- _Work to be completed_: From top to bottom, each entry below must be reproduced exactly.

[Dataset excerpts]
-- Opening Marker --

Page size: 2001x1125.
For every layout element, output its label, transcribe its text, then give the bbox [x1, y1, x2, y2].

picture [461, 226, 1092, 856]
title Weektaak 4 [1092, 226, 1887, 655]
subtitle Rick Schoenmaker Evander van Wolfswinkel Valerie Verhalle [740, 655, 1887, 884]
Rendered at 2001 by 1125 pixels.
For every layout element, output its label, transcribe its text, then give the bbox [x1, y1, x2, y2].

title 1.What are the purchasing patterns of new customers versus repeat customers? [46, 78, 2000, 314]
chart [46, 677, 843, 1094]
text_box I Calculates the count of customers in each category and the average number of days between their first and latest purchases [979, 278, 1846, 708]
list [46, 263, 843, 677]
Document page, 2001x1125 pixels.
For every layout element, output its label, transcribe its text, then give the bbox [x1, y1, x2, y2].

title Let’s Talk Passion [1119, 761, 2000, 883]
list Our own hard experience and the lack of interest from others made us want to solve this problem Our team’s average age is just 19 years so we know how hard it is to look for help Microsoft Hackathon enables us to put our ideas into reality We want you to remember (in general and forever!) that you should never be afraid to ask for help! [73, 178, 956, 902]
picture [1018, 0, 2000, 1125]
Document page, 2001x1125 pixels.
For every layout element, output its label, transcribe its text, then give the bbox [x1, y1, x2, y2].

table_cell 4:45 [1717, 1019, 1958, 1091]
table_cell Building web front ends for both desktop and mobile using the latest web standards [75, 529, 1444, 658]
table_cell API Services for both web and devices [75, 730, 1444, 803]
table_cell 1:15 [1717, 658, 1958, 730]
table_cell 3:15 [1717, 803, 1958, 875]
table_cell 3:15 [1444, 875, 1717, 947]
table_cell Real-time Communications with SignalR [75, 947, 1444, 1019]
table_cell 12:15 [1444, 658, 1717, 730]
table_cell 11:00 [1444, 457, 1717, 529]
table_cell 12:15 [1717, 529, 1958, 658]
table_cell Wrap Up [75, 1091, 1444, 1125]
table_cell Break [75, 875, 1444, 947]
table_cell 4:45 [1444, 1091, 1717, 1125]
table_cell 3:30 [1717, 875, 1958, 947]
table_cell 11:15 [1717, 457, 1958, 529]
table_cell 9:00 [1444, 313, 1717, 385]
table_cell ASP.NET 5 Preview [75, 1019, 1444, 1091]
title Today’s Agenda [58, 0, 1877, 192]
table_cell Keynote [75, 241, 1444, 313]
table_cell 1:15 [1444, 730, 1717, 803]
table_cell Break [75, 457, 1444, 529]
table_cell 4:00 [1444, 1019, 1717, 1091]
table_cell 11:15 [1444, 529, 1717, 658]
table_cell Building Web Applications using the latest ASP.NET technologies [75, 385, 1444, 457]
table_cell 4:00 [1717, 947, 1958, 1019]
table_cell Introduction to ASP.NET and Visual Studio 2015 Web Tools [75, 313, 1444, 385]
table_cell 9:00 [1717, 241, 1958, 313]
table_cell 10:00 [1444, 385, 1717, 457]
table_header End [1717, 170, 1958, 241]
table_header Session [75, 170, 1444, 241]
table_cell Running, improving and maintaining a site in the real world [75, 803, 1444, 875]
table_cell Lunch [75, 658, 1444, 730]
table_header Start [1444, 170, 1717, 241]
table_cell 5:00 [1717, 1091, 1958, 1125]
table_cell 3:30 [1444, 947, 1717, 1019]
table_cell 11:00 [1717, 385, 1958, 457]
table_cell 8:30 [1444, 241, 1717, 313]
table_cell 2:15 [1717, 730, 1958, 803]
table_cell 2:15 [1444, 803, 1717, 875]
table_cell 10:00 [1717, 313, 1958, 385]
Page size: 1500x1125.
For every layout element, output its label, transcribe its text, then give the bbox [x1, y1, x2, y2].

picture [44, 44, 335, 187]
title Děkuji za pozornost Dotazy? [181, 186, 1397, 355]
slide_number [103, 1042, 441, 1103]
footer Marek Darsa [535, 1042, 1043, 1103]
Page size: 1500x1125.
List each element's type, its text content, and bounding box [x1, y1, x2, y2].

-- Closing Marker --

- _Solved problem_:
Page size: 2001x1125.
For every layout element, output its label, transcribe its text, then give the bbox [x1, y1, x2, y2].

picture [461, 226, 1092, 856]
title Weektaak 4 [1092, 226, 1887, 655]
subtitle Rick Schoenmaker Evander van Wolfswinkel Valerie Verhalle [740, 655, 1887, 884]
Rendered at 2001 by 1125 pixels.
For every layout element, output its label, transcribe its text, then give the bbox [x1, y1, x2, y2].

title 1.What are the purchasing patterns of new customers versus repeat customers? [46, 78, 2000, 314]
chart [46, 677, 843, 1094]
text_box I Calculates the count of customers in each category and the average number of days between their first and latest purchases [979, 278, 1846, 708]
list [46, 263, 843, 677]
Document page, 2001x1125 pixels.
For every layout element, output its label, transcribe its text, then give the bbox [x1, y1, x2, y2].

title Let’s Talk Passion [1119, 761, 2000, 883]
list Our own hard experience and the lack of interest from others made us want to solve this problem Our team’s average age is just 19 years so we know how hard it is to look for help Microsoft Hackathon enables us to put our ideas into reality We want you to remember (in general and forever!) that you should never be afraid to ask for help! [73, 178, 956, 902]
picture [1018, 0, 2000, 1125]
Document page, 2001x1125 pixels.
For every layout element, output its label, transcribe its text, then give the bbox [x1, y1, x2, y2].

table_cell 4:45 [1717, 1019, 1958, 1091]
table_cell Building web front ends for both desktop and mobile using the latest web standards [75, 529, 1444, 658]
table_cell API Services for both web and devices [75, 730, 1444, 803]
table_cell 1:15 [1717, 658, 1958, 730]
table_cell 3:15 [1717, 803, 1958, 875]
table_cell 3:15 [1444, 875, 1717, 947]
table_cell Real-time Communications with SignalR [75, 947, 1444, 1019]
table_cell 12:15 [1444, 658, 1717, 730]
table_cell 11:00 [1444, 457, 1717, 529]
table_cell 12:15 [1717, 529, 1958, 658]
table_cell Wrap Up [75, 1091, 1444, 1125]
table_cell Break [75, 875, 1444, 947]
table_cell 4:45 [1444, 1091, 1717, 1125]
table_cell 3:30 [1717, 875, 1958, 947]
table_cell 11:15 [1717, 457, 1958, 529]
table_cell 9:00 [1444, 313, 1717, 385]
table_cell ASP.NET 5 Preview [75, 1019, 1444, 1091]
title Today’s Agenda [58, 0, 1877, 192]
table_cell Keynote [75, 241, 1444, 313]
table_cell 1:15 [1444, 730, 1717, 803]
table_cell Break [75, 457, 1444, 529]
table_cell 4:00 [1444, 1019, 1717, 1091]
table_cell 11:15 [1444, 529, 1717, 658]
table_cell Building Web Applications using the latest ASP.NET technologies [75, 385, 1444, 457]
table_cell 4:00 [1717, 947, 1958, 1019]
table_cell Introduction to ASP.NET and Visual Studio 2015 Web Tools [75, 313, 1444, 385]
table_cell 9:00 [1717, 241, 1958, 313]
table_cell 10:00 [1444, 385, 1717, 457]
table_header End [1717, 170, 1958, 241]
table_header Session [75, 170, 1444, 241]
table_cell Running, improving and maintaining a site in the real world [75, 803, 1444, 875]
table_cell Lunch [75, 658, 1444, 730]
table_header Start [1444, 170, 1717, 241]
table_cell 5:00 [1717, 1091, 1958, 1125]
table_cell 3:30 [1444, 947, 1717, 1019]
table_cell 11:00 [1717, 385, 1958, 457]
table_cell 8:30 [1444, 241, 1717, 313]
table_cell 2:15 [1717, 730, 1958, 803]
table_cell 2:15 [1444, 803, 1717, 875]
table_cell 10:00 [1717, 313, 1958, 385]
Page size: 1500x1125.
For every layout element, output its label, transcribe its text, then give the bbox [x1, y1, x2, y2].

picture [44, 44, 335, 187]
title Děkuji za pozornost Dotazy? [181, 186, 1397, 355]
slide_number [103, 1042, 441, 1103]
footer Marek Darsa [535, 1042, 1043, 1103]
Page size: 1500x1125.
List each element's type, its text content, and bounding box [x1, y1, x2, y2].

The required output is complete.